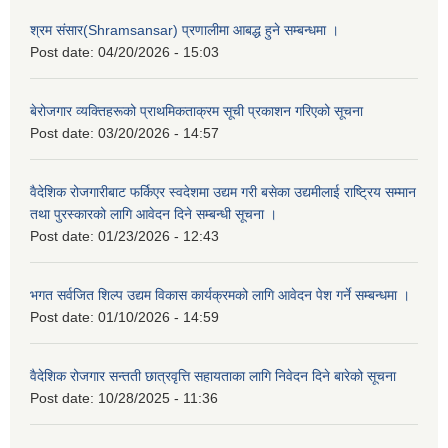
श्रम संसार(Shramsansar) प्रणालीमा आबद्ध हुने सम्बन्धमा ।
Post date:
04/20/2026 - 15:03
बेरोजगार व्यक्तिहरूको प्राथमिकताक्रम सूची प्रकाशन गरिएको सूचना
Post date:
03/20/2026 - 14:57
वैदेशिक रोजगारीबाट फर्किएर स्वदेशमा उद्यम गरी बसेका उद्यमीलाई राष्ट्रिय सम्मान
तथा पुरस्कारको लागि आवेदन दिने सम्बन्धी सूचना ।
Post date:
01/23/2026 - 12:43
भगत सर्वजित शिल्प उद्यम विकास कार्यक्रमको लागि आवेदन पेश गर्ने सम्बन्धमा ।
Post date:
01/10/2026 - 14:59
वैदेशिक रोजगार सन्तती छात्रवृत्ति सहायताका लागि निवेदन दिने बारेको सूचना
Post date:
10/28/2025 - 11:36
+===+
Your objective: An exact reprint of the records above is required, with all pictures left out.

Reply to the exercise:
श्रम संसार(Shramsansar) प्रणालीमा आबद्ध हुने सम्बन्धमा ।
Post date:
04/20/2026 - 15:03
बेरोजगार व्यक्तिहरूको प्राथमिकताक्रम सूची प्रकाशन गरिएको सूचना
Post date:
03/20/2026 - 14:57
वैदेशिक रोजगारीबाट फर्किएर स्वदेशमा उद्यम गरी बसेका उद्यमीलाई राष्ट्रिय सम्मान
तथा पुरस्कारको लागि आवेदन दिने सम्बन्धी सूचना ।
Post date:
01/23/2026 - 12:43
भगत सर्वजित शिल्प उद्यम विकास कार्यक्रमको लागि आवेदन पेश गर्ने सम्बन्धमा ।
Post date:
01/10/2026 - 14:59
वैदेशिक रोजगार सन्तती छात्रवृत्ति सहायताका लागि निवेदन दिने बारेको सूचना
Post date:
10/28/2025 - 11:36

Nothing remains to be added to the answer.